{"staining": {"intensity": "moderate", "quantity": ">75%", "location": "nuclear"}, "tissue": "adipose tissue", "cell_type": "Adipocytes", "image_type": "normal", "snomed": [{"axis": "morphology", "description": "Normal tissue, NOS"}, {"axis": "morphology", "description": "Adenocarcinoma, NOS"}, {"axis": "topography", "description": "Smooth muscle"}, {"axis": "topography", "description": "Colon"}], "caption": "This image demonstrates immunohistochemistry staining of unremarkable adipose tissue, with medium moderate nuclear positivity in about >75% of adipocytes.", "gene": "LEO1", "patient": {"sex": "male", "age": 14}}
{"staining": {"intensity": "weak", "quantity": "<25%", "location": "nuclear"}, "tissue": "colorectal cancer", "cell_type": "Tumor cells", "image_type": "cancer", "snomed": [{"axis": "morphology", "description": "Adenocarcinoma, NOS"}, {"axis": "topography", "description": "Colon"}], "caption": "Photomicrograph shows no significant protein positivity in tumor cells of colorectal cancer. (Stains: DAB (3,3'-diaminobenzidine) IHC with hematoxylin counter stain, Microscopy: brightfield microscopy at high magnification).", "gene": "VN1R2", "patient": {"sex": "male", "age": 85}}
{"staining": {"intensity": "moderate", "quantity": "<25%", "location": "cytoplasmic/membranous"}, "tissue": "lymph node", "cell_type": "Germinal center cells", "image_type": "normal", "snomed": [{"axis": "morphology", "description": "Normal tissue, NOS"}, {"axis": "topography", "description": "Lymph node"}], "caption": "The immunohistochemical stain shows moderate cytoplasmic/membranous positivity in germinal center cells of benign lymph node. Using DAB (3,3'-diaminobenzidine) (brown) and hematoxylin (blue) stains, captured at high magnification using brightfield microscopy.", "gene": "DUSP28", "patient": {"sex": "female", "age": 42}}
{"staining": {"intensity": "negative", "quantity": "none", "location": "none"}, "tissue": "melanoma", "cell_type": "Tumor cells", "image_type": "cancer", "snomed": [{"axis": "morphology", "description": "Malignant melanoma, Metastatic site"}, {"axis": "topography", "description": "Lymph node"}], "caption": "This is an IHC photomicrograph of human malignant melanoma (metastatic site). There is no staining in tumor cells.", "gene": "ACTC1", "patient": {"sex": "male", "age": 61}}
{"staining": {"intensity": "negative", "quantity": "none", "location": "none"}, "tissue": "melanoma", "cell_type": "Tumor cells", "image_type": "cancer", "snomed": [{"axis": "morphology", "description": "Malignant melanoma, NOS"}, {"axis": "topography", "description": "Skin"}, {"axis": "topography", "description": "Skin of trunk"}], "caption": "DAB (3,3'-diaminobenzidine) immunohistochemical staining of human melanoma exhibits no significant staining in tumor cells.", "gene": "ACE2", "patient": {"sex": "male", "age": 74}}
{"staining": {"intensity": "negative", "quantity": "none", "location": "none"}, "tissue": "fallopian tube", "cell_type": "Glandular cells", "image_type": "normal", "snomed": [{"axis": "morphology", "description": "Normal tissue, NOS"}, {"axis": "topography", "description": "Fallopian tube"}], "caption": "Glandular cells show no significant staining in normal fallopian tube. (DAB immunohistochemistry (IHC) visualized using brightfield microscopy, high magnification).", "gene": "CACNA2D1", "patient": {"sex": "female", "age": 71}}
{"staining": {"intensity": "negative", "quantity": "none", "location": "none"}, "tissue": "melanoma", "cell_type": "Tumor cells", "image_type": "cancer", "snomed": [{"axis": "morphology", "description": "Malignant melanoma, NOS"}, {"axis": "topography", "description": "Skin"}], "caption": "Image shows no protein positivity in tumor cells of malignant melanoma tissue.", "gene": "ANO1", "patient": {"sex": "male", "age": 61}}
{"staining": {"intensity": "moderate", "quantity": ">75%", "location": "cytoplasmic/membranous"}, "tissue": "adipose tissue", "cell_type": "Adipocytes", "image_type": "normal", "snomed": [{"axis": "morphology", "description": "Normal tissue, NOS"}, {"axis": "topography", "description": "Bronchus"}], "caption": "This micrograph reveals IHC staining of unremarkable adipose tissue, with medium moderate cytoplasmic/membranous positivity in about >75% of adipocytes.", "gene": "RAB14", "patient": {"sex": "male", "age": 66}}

• Problem description:
With every word kept as it is, set down the entries again.

• Response area:
{"staining": {"intensity": "moderate", "quantity": ">75%", "location": "nuclear"}, "tissue": "adipose tissue", "cell_type": "Adipocytes", "image_type": "normal", "snomed": [{"axis": "morphology", "description": "Normal tissue, NOS"}, {"axis": "morphology", "description": "Adenocarcinoma, NOS"}, {"axis": "topography", "description": "Smooth muscle"}, {"axis": "topography", "description": "Colon"}], "caption": "This image demonstrates immunohistochemistry staining of unremarkable adipose tissue, with medium moderate nuclear positivity in about >75% of adipocytes.", "gene": "LEO1", "patient": {"sex": "male", "age": 14}}
{"staining": {"intensity": "weak", "quantity": "<25%", "location": "nuclear"}, "tissue": "colorectal cancer", "cell_type": "Tumor cells", "image_type": "cancer", "snomed": [{"axis": "morphology", "description": "Adenocarcinoma, NOS"}, {"axis": "topography", "description": "Colon"}], "caption": "Photomicrograph shows no significant protein positivity in tumor cells of colorectal cancer. (Stains: DAB (3,3'-diaminobenzidine) IHC with hematoxylin counter stain, Microscopy: brightfield microscopy at high magnification).", "gene": "VN1R2", "patient": {"sex": "male", "age": 85}}
{"staining": {"intensity": "moderate", "quantity": "<25%", "location": "cytoplasmic/membranous"}, "tissue": "lymph node", "cell_type": "Germinal center cells", "image_type": "normal", "snomed": [{"axis": "morphology", "description": "Normal tissue, NOS"}, {"axis": "topography", "description": "Lymph node"}], "caption": "The immunohistochemical stain shows moderate cytoplasmic/membranous positivity in germinal center cells of benign lymph node. Using DAB (3,3'-diaminobenzidine) (brown) and hematoxylin (blue) stains, captured at high magnification using brightfield microscopy.", "gene": "DUSP28", "patient": {"sex": "female", "age": 42}}
{"staining": {"intensity": "negative", "quantity": "none", "location": "none"}, "tissue": "melanoma", "cell_type": "Tumor cells", "image_type": "cancer", "snomed": [{"axis": "morphology", "description": "Malignant melanoma, Metastatic site"}, {"axis": "topography", "description": "Lymph node"}], "caption": "This is an IHC photomicrograph of human malignant melanoma (metastatic site). There is no staining in tumor cells.", "gene": "ACTC1", "patient": {"sex": "male", "age": 61}}
{"staining": {"intensity": "negative", "quantity": "none", "location": "none"}, "tissue": "melanoma", "cell_type": "Tumor cells", "image_type": "cancer", "snomed": [{"axis": "morphology", "description": "Malignant melanoma, NOS"}, {"axis": "topography", "description": "Skin"}, {"axis": "topography", "description": "Skin of trunk"}], "caption": "DAB (3,3'-diaminobenzidine) immunohistochemical staining of human melanoma exhibits no significant staining in tumor cells.", "gene": "ACE2", "patient": {"sex": "male", "age": 74}}
{"staining": {"intensity": "negative", "quantity": "none", "location": "none"}, "tissue": "fallopian tube", "cell_type": "Glandular cells", "image_type": "normal", "snomed": [{"axis": "morphology", "description": "Normal tissue, NOS"}, {"axis": "topography", "description": "Fallopian tube"}], "caption": "Glandular cells show no significant staining in normal fallopian tube. (DAB immunohistochemistry (IHC) visualized using brightfield microscopy, high magnification).", "gene": "CACNA2D1", "patient": {"sex": "female", "age": 71}}
{"staining": {"intensity": "negative", "quantity": "none", "location": "none"}, "tissue": "melanoma", "cell_type": "Tumor cells", "image_type": "cancer", "snomed": [{"axis": "morphology", "description": "Malignant melanoma, NOS"}, {"axis": "topography", "description": "Skin"}], "caption": "Image shows no protein positivity in tumor cells of malignant melanoma tissue.", "gene": "ANO1", "patient": {"sex": "male", "age": 61}}
{"staining": {"intensity": "moderate", "quantity": ">75%", "location": "cytoplasmic/membranous"}, "tissue": "adipose tissue", "cell_type": "Adipocytes", "image_type": "normal", "snomed": [{"axis": "morphology", "description": "Normal tissue, NOS"}, {"axis": "topography", "description": "Bronchus"}], "caption": "This micrograph reveals IHC staining of unremarkable adipose tissue, with medium moderate cytoplasmic/membranous positivity in about >75% of adipocytes.", "gene": "RAB14", "patient": {"sex": "male", "age": 66}}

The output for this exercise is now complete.